27.2 Multithreaded matrix multiplication

27.2-1

Draw the computation dag for computing $\text{P-SQUARE-MATRIX-MULTIPLY}$ on $2 \times 2$ matrices, labeling how the vertices in your diagram correspond to strands in the execution of the algorithm. Use the convention that spawn and call edges point downward, continuation edges point horizontally to the right, and return edges point upward. Assuming that each strand takes unit time, analyze the work, span, and parallelism of this computation.

(Omit!)

27.2-2

Repeat Exercise 27.2-1 for $\text{P-MATRIX-MULTIPLY-RECURSIVE}$.

(Omit!)

27.2-3

Give pseudocode for a multithreaded algorithm that multiplies two $n \times n$ matrices with work $\Theta(n^3)$ but span only $\Theta(\lg n)$. Analyze your algorithm.

(Removed)

27.2-4

Give pseudocode for an efficient multithreaded algorithm that multiplies a $p \times q$ matrix by a $q \times r$ matrix. Your algorithm should be highly parallel even if any of $p$, $q$, and $r$ are $1$. Analyze your algorithm.

(Removed)

27.2-5

Give pseudocode for an efficient multithreaded algorithm that transposes an $n \times n$ matrix in place by using divide-and-conquer to divide the matrix recursively into four $n / 2 \times n / 2$ submatrices. Analyze your algorithm.

P-MATRIX-TRANSPOSE(A)
    n = A.rows
    if n == 1
        return
    partition A into n / 2 ✕ n / 2 submatrices A11, A12, A21, A22
    spawn P-MATRIX-TRANSPOSE(A11)
    spawn P-MATRIX-TRANSPOSE(A12)
    spawn P-MATRIX-TRANSPOSE(A21)
    P-MATRIX-TRANSPOSE(A22)
    sync
    // exchange A12 with A21
    parallel for i = 1 to n / 2
        parallel for j = 1 + n / 2 to n
            exchange A[i, j] with A[i + n / 2, j - n / 2]
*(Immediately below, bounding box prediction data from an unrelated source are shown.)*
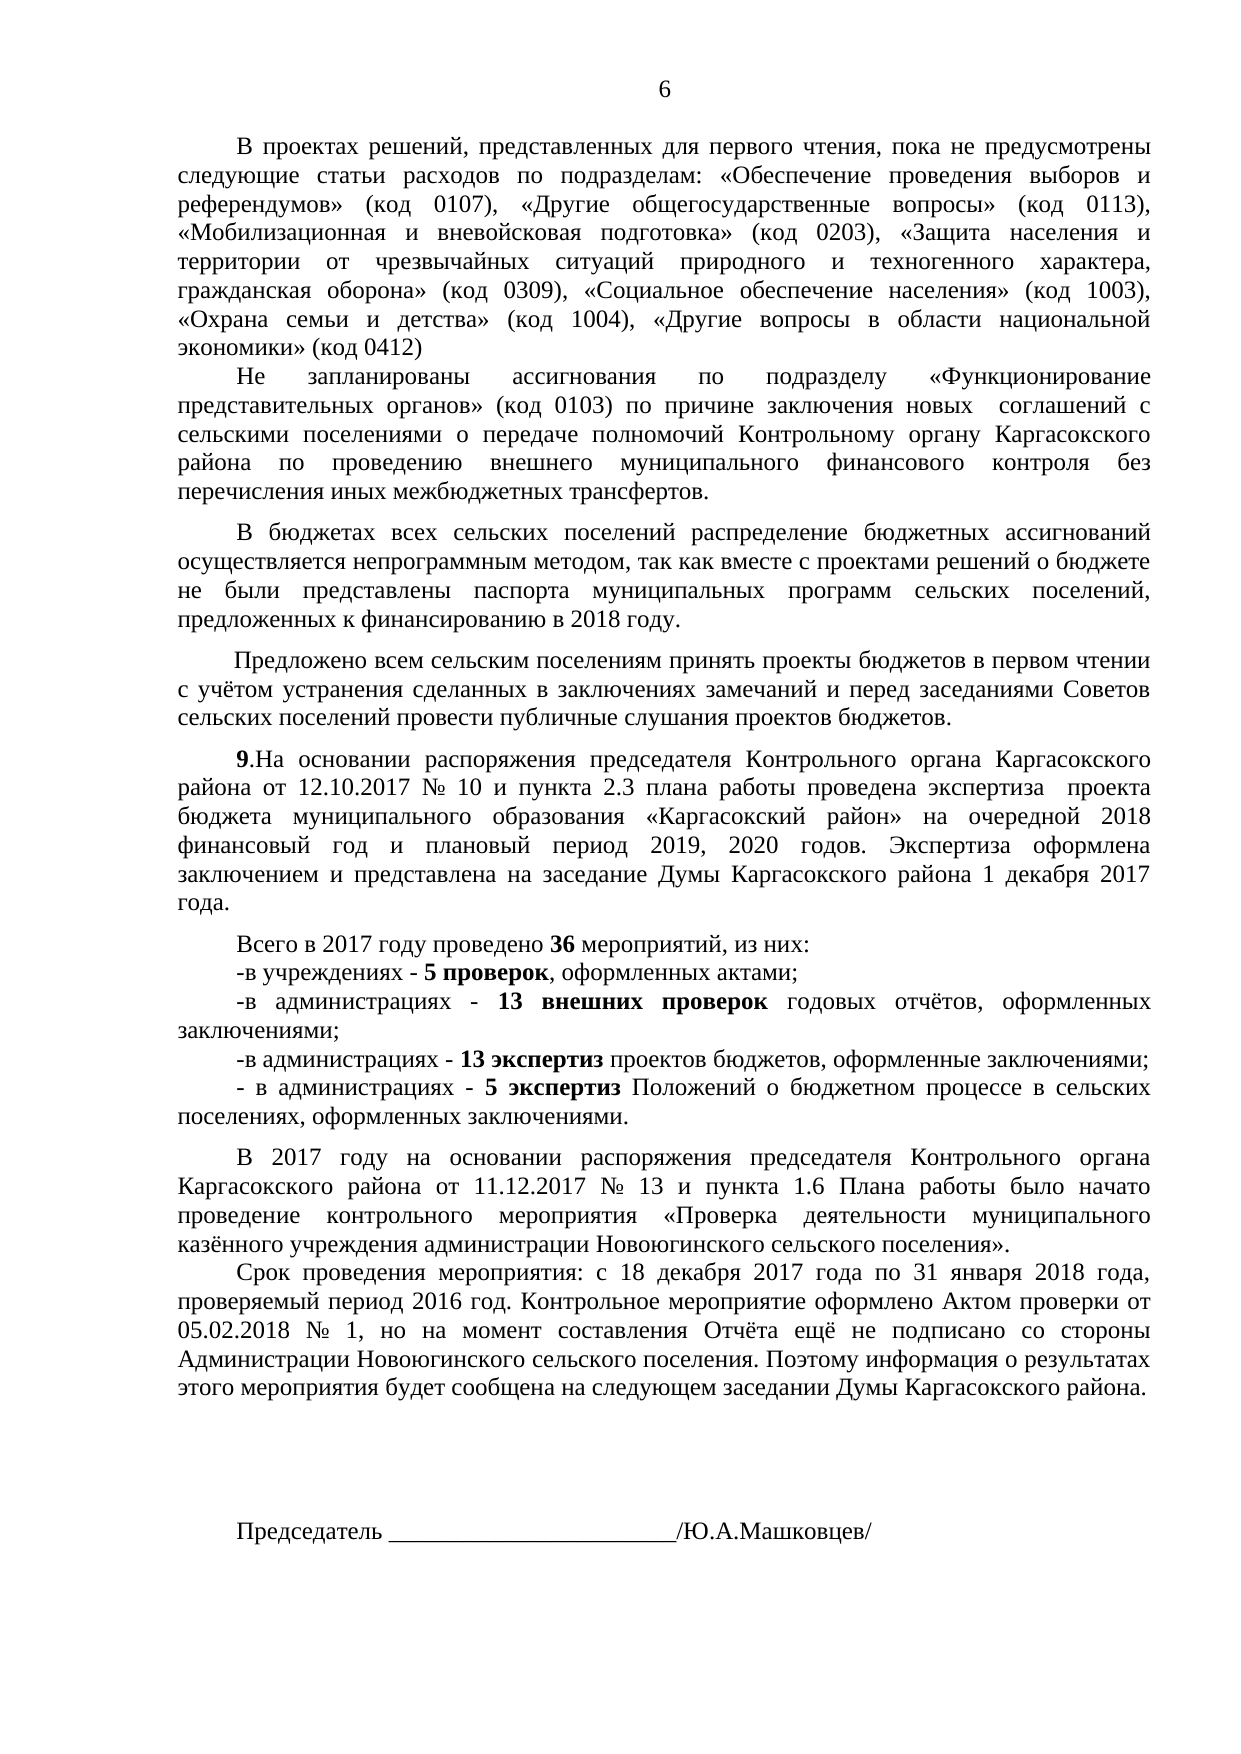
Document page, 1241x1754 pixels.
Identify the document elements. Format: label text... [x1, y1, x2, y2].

text -в администрациях - 13 внешних проверок годовых отчётов, оформленных заключениями; [177, 986, 1152, 1044]
text Всего в 2017 году проведено 36 мероприятий, из них: [177, 929, 1152, 957]
text -в администрациях - 13 экспертиз проектов бюджетов, оформленные заключениями; [177, 1044, 1152, 1072]
text Председатель _______________________/Ю.А.Машковцев/ [177, 1516, 1152, 1545]
text В бюджетах всех сельских поселений распределение бюджетных ассигнований осуществляется непрограммным методом, так как вместе с проектами решений о бюджете не были представлены паспорта муниципальных программ сельских поселений, предложенных к финансированию в 2018 году. [177, 517, 1152, 632]
text Не запланированы ассигнования по подразделу «Функционирование представительных органов» (код 0103) по причине заключения новых соглашений с сельскими поселениями о передаче полномочий Контрольному органу Каргасокского района по проведению внешнего муниципального финансового контроля без перечисления иных межбюджетных трансфертов. [177, 361, 1152, 505]
text В 2017 году на основании распоряжения председателя Контрольного органа Каргасокского района от 11.12.2017 № 13 и пункта 1.6 Плана работы было начато проведение контрольного мероприятия «Проверка деятельности муниципального казённого учреждения администрации Новоюгинского сельского поселения». [177, 1142, 1152, 1257]
text В проектах решений, представленных для первого чтения, пока не предусмотрены следующие статьи расходов по подразделам: «Обеспечение проведения выборов и референдумов» (код 0107), «Другие общегосударственные вопросы» (код 0113), «Мобилизационная и вневойсковая подготовка» (код 0203), «Защита населения и территории от чрезвычайных ситуаций природного и техногенного характера, гражданская оборона» (код 0309), «Социальное обеспечение населения» (код 1003), «Охрана семьи и детства» (код 1004), «Другие вопросы в области национальной экономики» (код 0412) [177, 131, 1152, 361]
text - в администрациях - 5 экспертиз Положений о бюджетном процессе в сельских поселениях, оформленных заключениями. [177, 1072, 1152, 1130]
text Срок проведения мероприятия: с 18 декабря 2017 года по 31 января 2018 года, проверяемый период 2016 год. Контрольное мероприятие оформлено Актом проверки от 05.02.2018 № 1, но на момент составления Отчёта ещё не подписано со стороны Администрации Новоюгинского сельского поселения. Поэтому информация о результатах этого мероприятия будет сообщена на следующем заседании Думы Каргасокского района. [177, 1257, 1152, 1401]
text -в учреждениях - 5 проверок, оформленных актами; [177, 957, 1152, 986]
text 9.На основании распоряжения председателя Контрольного органа Каргасокского района от 12.10.2017 № 10 и пункта 2.3 плана работы проведена экспертиза проекта бюджета муниципального образования «Каргасокский район» на очередной 2018 финансовый год и плановый период 2019, 2020 годов. Экспертиза оформлена заключением и представлена на заседание Думы Каргасокского района 1 декабря 2017 года. [177, 744, 1152, 916]
text Предложено всем сельским поселениям принять проекты бюджетов в первом чтении с учётом устранения сделанных в заключениях замечаний и перед заседаниями Советов сельских поселений провести публичные слушания проектов бюджетов. [177, 645, 1152, 731]
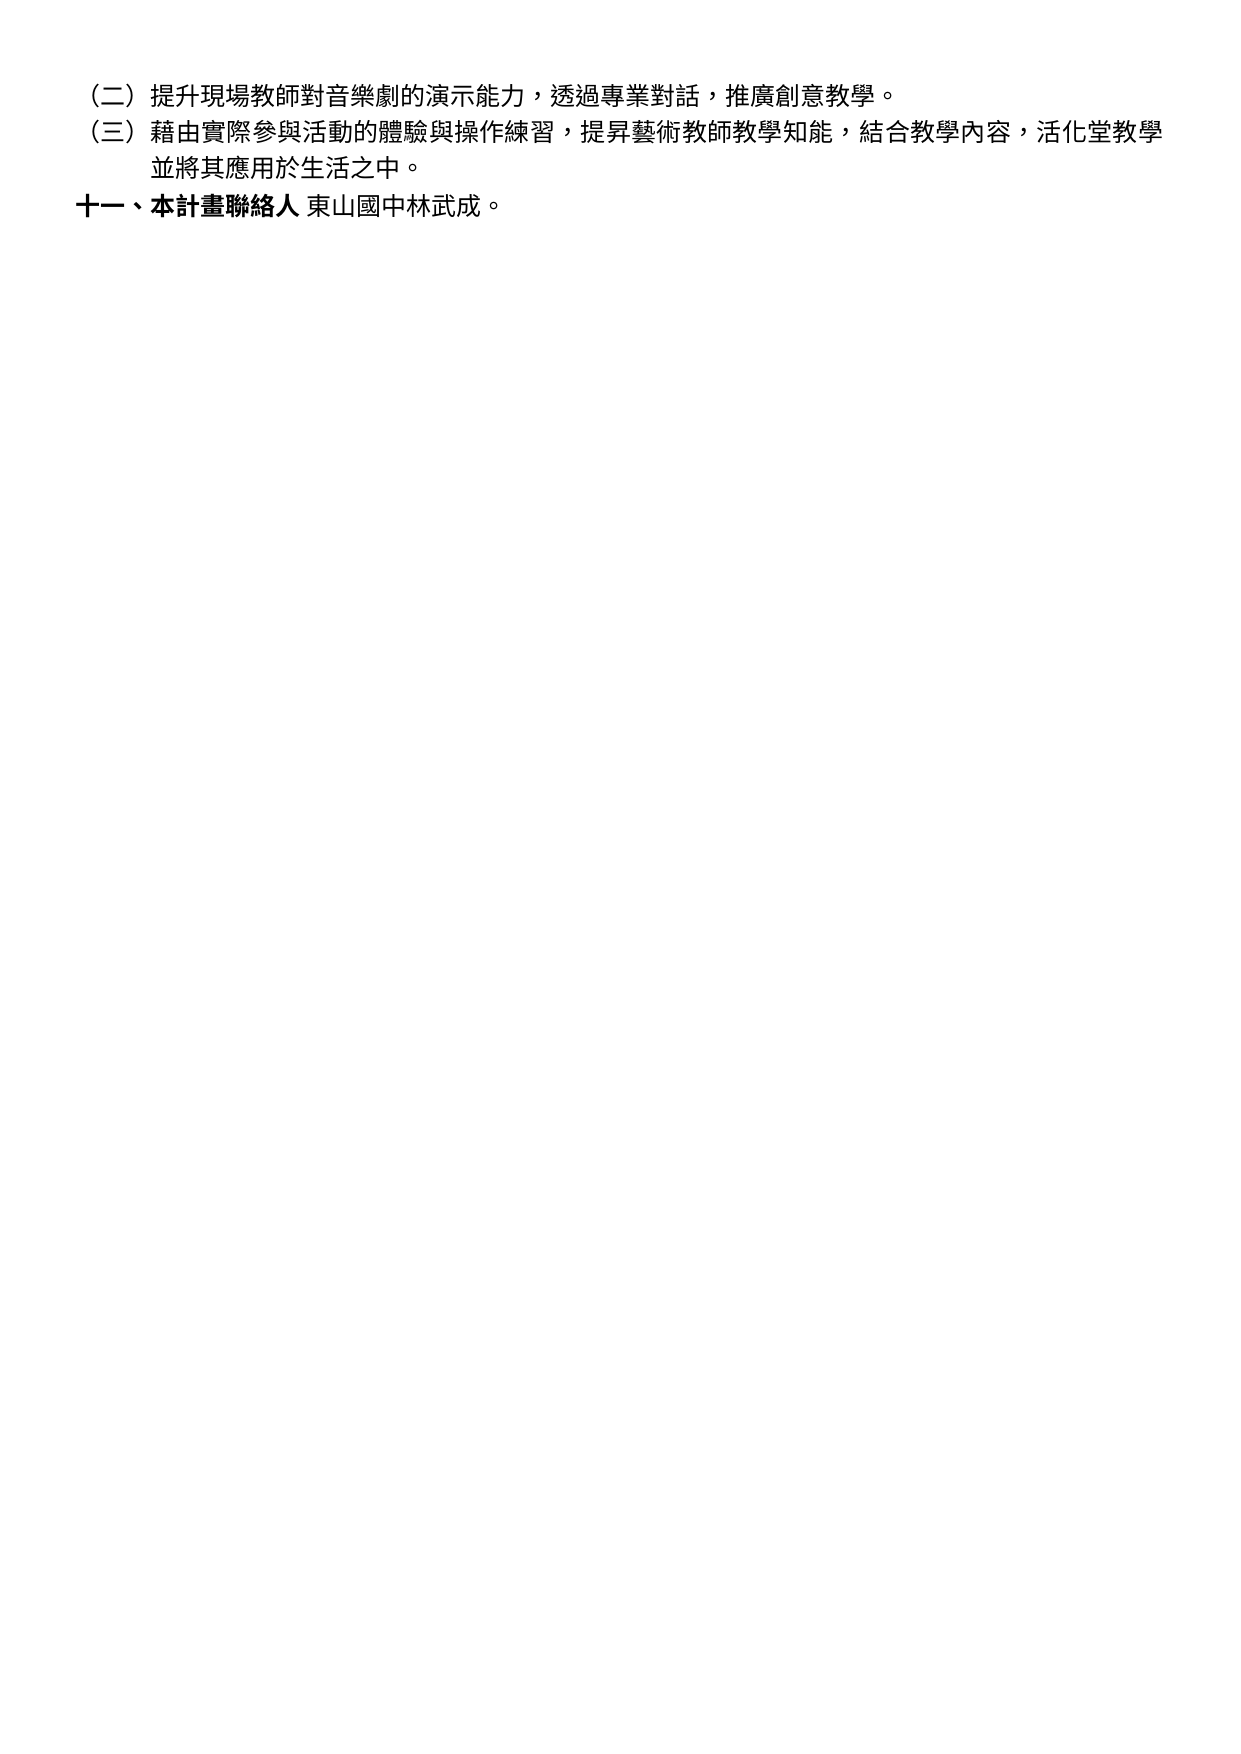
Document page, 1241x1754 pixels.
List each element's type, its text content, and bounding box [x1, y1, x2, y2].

text 十一、本計畫聯絡人 東山國中林武成。 [75, 185, 1165, 223]
text （三）藉由實際參與活動的體驗與操作練習，提昇藝術教師教學知能，結合教學內容，活化堂教學並將其應用於生活之中。 [75, 113, 1165, 185]
text （二）提升現場教師對音樂劇的演示能力，透過專業對話，推廣創意教學。 [75, 76, 1165, 113]
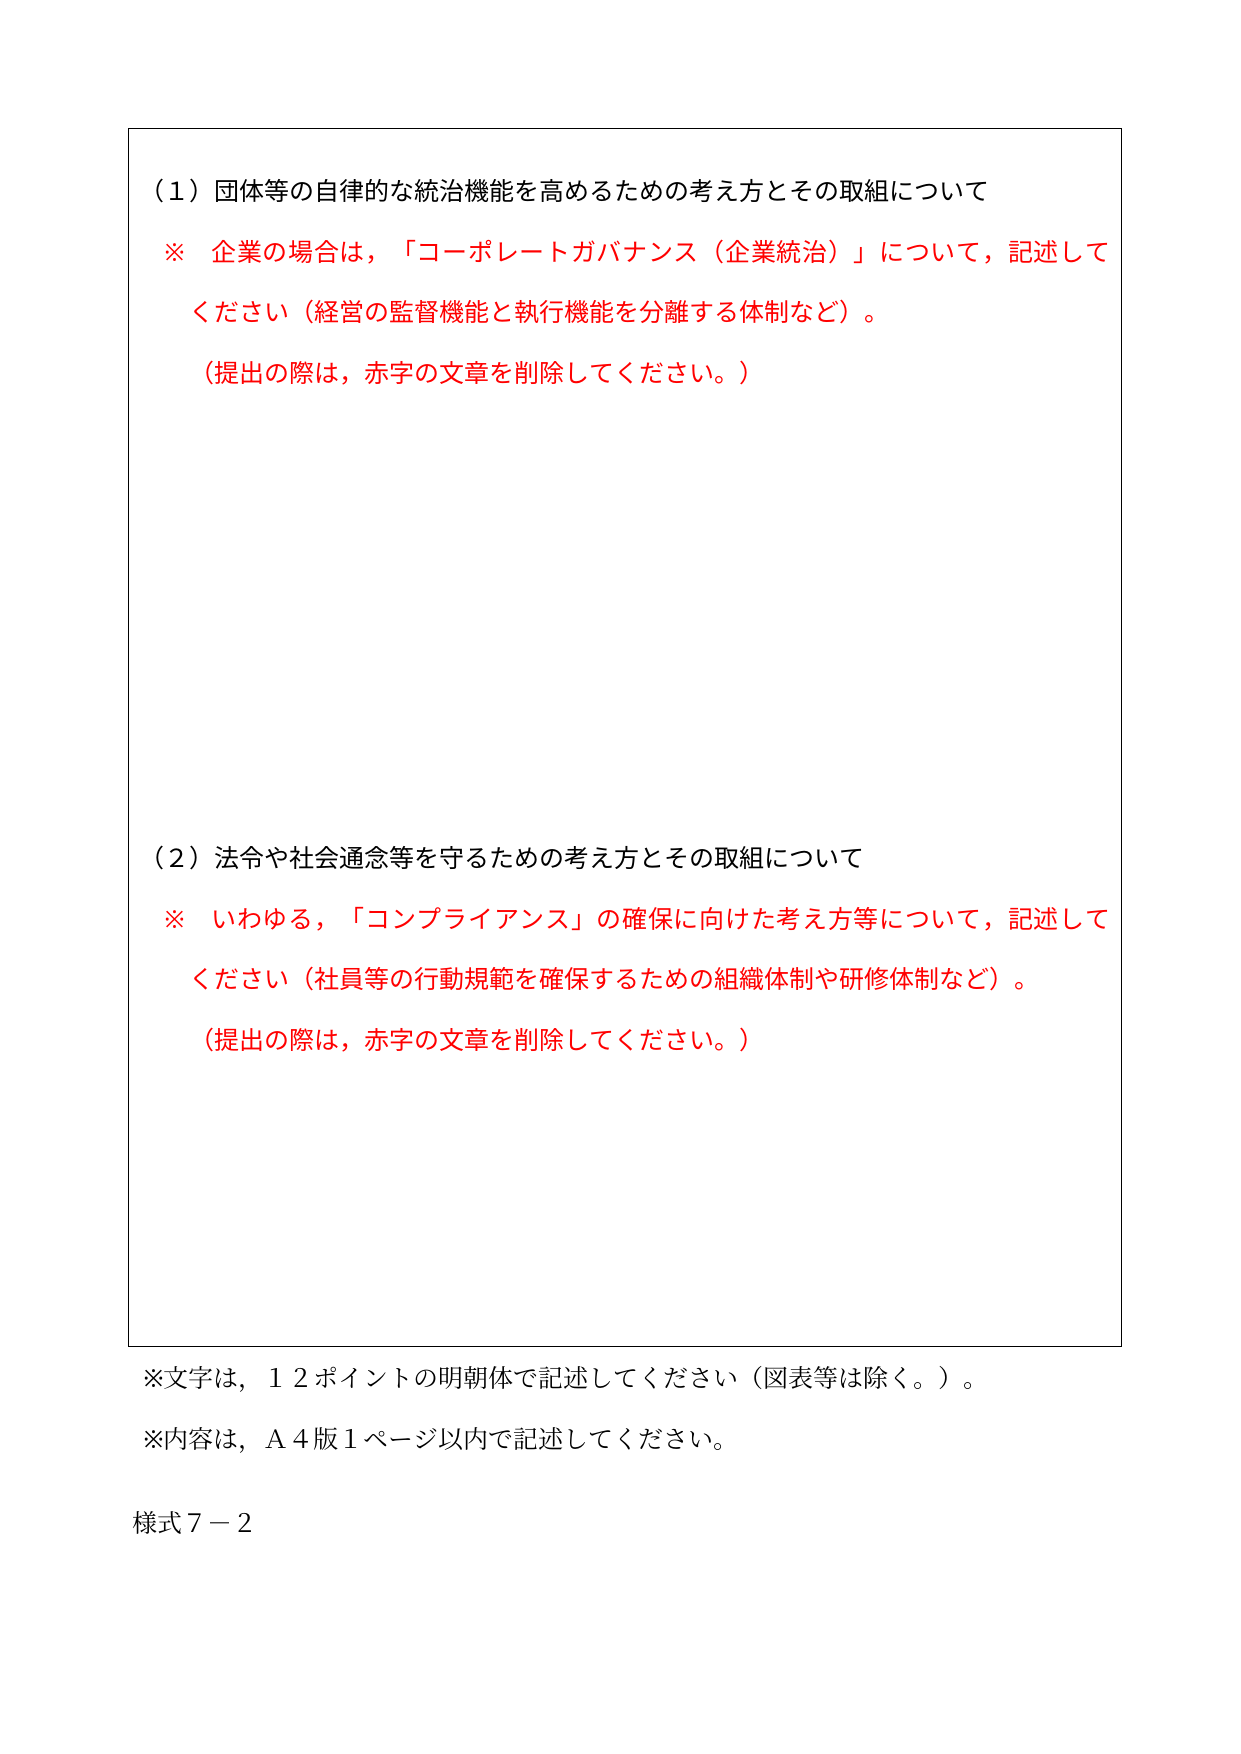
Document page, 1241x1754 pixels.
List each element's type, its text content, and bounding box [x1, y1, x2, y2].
span: $T(n) = T(n / 2) + O(\lg n) = O(\lg^2 n)$.
work: $T(n) = 4T(n / 2) + O(n^2) = O(n^2\lg n)$.

27.2-6

Give pseudocode for an efficient multithreaded implementation of the Floyd-Warshall algorithm (see Section 25.2), which computes shortest paths between all pairs of vertices in an edge-weighted graph. Analyze your algorithm.

(Removed)